Übersetzung aus dem Englischen: Katharina Stephan

Angolas Bürgerkrieg

Mai 1991 Der Lissaboner Vertrag zwischen den Bürgerkriegsparteien - abgeschlossen unter der Schirmherrschaft der USA und der UdSSR - zielt auf einen unbefristeten Waffenstillstand und allgemeine Wahlen.

September/Oktober 1992 Die MPLA gewinnt die Parlaments- und Präsidentschaftswahlen (MPLA: 53,7 Prozent / UNITA 34,1 Prozent - dos Santos 49,6 / Savimbi 40,1); die UNITA erhebt den Vorwurf des Wahlbetrugs und beendet die vereinbarte Waffenruhe.

Oktober/November 1994 Mit dem Vertrag von Lusaka wird ein erneuter Anlauf zu einer unbefristeten Feuerpause und einer "Regierung der Nationalen Einheit und Versöhnung" unternommen.

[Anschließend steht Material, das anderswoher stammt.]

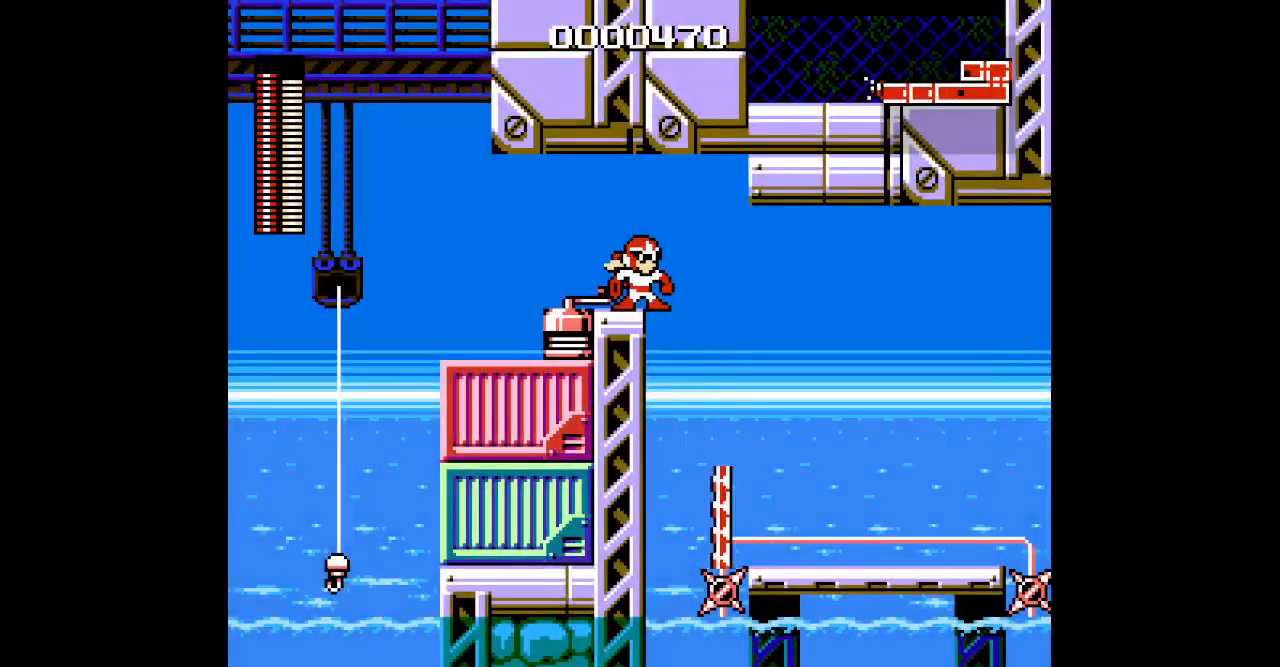
{"buttons": ["DPAD_RIGHT"], "events": [[233, "DPAD_RIGHT", "down"]]}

Februar 1995 Der UN-Sicherheitsrat entscheidet, erstmals Blauhelme in das südwestafrikanische Land zu entsenden - anfangs liegt die Stärke der Beobachtungsmission UNAVEM bei 7.000 Soldaten.

Januar - April 1997 Gemäß Lusaka-Vertrag konstituiert sich eine Allparteien-Regierung - bald jedoch zieht die UNITA ihre Minister wieder zurück.

Mai 1997 Nach dem Fall des Mobutu-Regimes in Zaire (Kongo-Kinshasa) beginnt in Angola eine landesweite Offensive der Regierungsarmee gegen UNITA-Stellungen - der Bürgerkrieg tritt in eine neue Phase, da sich die MPLA-Regierung ein Jahr später auf Seiten von Präsident Kabila im Kongo militärisch engagiert.

Januar 1998 Agreement zwischen MPLA und UNITA über die Nutzung der Diamantenfelder in der Provinz Luanda Norte durch die Zentralregierung, dennoch bleibt für Savimbi die Ausbeutung von Diamantenminen in anderen Regionen wichtigste Finanzierungsquelle.

Februar/März 1999 Die UNAVEM-Mission wird beendet, nachdem von den Vereinten Nationen gecharterte Transportflugzeuge über dem angolanischen Hochland von der UNITA abgeschossen wurden und die Bürgerkriegsparteien keinen Friedenswillen erkennen lassen.

März 2000 Nach UN-Angaben stehen sich im andauernden angolanischen Krieg 100.000 Soldaten auf MPLA-Seite und 30.000 im Bestand der UNITA gegenüber - seit 1975 sind durch die militärische Auseinandersetzungen 1,1 Millionen Menschen ums Leben gekommen.